### Assignment
Select every line in the source data below that contains the string "them", and copy each one.
-- Material supplied follows --
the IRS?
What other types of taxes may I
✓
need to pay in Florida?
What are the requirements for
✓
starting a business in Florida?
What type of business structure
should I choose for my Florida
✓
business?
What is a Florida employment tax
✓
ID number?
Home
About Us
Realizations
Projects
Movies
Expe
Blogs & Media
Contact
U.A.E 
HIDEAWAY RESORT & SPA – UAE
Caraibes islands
-- Material supplied concluded --
-- Material supplied follows --
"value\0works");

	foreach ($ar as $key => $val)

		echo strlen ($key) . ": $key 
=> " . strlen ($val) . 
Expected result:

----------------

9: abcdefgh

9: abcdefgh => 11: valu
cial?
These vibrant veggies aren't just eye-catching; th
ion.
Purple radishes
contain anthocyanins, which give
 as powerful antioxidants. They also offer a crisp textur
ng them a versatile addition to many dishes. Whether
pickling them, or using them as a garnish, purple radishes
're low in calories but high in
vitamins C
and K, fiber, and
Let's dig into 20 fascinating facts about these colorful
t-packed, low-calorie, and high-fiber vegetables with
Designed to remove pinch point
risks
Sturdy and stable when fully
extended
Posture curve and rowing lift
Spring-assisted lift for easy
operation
-- Material supplied concluded --
### Output of the task
ng them a versatile addition to many dishes. Whether
pickling them, or using them as a garnish, purple radishes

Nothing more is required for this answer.